[Data items]
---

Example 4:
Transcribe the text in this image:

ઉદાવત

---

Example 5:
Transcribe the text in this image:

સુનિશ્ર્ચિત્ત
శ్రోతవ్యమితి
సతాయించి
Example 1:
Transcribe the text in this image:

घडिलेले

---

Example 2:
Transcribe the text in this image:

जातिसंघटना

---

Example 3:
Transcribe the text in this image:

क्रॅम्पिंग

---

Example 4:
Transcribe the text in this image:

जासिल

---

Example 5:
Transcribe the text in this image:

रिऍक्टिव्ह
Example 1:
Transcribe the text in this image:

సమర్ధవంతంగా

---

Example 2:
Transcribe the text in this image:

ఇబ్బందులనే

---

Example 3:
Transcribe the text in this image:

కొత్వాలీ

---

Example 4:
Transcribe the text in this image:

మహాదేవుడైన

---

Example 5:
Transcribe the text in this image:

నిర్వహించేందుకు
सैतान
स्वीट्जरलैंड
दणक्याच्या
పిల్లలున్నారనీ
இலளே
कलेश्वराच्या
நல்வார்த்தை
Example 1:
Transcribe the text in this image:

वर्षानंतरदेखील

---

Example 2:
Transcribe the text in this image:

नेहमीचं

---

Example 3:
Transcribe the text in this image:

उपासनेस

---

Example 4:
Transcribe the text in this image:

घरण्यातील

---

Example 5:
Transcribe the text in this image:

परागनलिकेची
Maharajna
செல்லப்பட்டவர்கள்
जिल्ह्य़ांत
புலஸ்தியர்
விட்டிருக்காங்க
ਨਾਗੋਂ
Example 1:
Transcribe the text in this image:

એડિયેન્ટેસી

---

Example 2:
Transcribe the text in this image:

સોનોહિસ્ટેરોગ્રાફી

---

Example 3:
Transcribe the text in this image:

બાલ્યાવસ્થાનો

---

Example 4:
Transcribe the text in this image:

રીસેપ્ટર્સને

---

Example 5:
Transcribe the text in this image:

Exercise: Reproduce the rows above word for word, from the first line through the line that contains "సమర్ధవంతంగా", with that line included.

Output of the task:
---

Example 4:
Transcribe the text in this image:

ઉદાવત

---

Example 5:
Transcribe the text in this image:

સુનિશ્ર્ચિત્ત
శ్రోతవ్యమితి
సతాయించి
Example 1:
Transcribe the text in this image:

घडिलेले

---

Example 2:
Transcribe the text in this image:

जातिसंघटना

---

Example 3:
Transcribe the text in this image:

क्रॅम्पिंग

---

Example 4:
Transcribe the text in this image:

जासिल

---

Example 5:
Transcribe the text in this image:

रिऍक्टिव्ह
Example 1:
Transcribe the text in this image:

సమర్ధవంతంగా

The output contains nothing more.